Couldn't you just add the domain to /etc/hosts and have it resolve that way. No need to buy domain if you are just testing locally. Also you wouldn't be exposing anything to outside world.
Perhaps I could, but I'm afraid to do it[0]. And I'd still need a matching certificate, and generating a one that browsers won't refuse to look at and make them trust it across multiple devices (including mobile) is it's own kind of hell.
--
[0] - I'm honestly afraid of DNS. I keep losing too much of my life to random name resolution failures, whose fixes work non-deterministically. Or at least I was until ~yesterday, when I randomly found out about https://messwithdns.net, and there I learned that nameservers are required to have a negative cache, which they use to cache failed lookups, often with absurdly high timeout values. That little bit of knowledge finally lets me make sense of those problems.
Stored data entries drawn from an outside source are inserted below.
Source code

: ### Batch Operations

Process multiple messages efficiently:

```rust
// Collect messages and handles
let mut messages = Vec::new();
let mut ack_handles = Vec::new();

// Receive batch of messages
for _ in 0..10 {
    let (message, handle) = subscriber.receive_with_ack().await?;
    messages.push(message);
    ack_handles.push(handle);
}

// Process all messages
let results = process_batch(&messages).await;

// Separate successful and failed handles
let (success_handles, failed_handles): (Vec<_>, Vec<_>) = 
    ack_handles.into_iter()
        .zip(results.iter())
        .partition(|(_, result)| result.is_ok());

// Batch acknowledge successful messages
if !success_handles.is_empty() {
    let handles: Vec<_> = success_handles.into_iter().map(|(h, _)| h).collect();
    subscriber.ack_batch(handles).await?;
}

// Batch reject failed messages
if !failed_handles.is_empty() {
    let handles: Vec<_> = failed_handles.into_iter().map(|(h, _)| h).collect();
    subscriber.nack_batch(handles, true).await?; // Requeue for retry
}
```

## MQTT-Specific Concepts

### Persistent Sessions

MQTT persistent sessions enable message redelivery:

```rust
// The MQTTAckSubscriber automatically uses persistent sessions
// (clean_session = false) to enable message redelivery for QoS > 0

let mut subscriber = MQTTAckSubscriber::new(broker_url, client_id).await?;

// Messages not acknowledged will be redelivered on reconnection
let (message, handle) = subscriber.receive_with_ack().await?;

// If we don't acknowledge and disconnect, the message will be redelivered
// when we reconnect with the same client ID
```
I was only commenting about DNS part, self signed certificates come with their own lot of trouble. At least I havent ever run into any cache issues with local resolvers.
I have previously used https://github.com/jsha/minica which makes it at least easy to create a root certificate and matching server cert. How to get that root cert trusted on different array of devices is another story.
You can add what you want to /etc/hosts, but you need to actually control a domain to get a real cert for it that your browser will trust. Otherwise, you need to mess about with self-signed certs, browser exceptions, etc.
If you already own a domain, it's pretty convenient.
Between this and certificate transparency logs, it seems insane to me that the commonly advised Correct Setup, to be able to experiment and hack random little personal stuff, and have it reliably work on modern browsers, requires you to 1) buy a subscription (domain), 2) enter into another subscription-ish contractual relationship (Let's Encrypt), and 3) announce to the whole world what you're doing (possibly in two places!).
Imagine your computer stops booting up because you repositioned your desk, and everyone tells you the Correct Way to do it is to file a form with the post office, and apply for a free building permit from the local council. That's how this feels.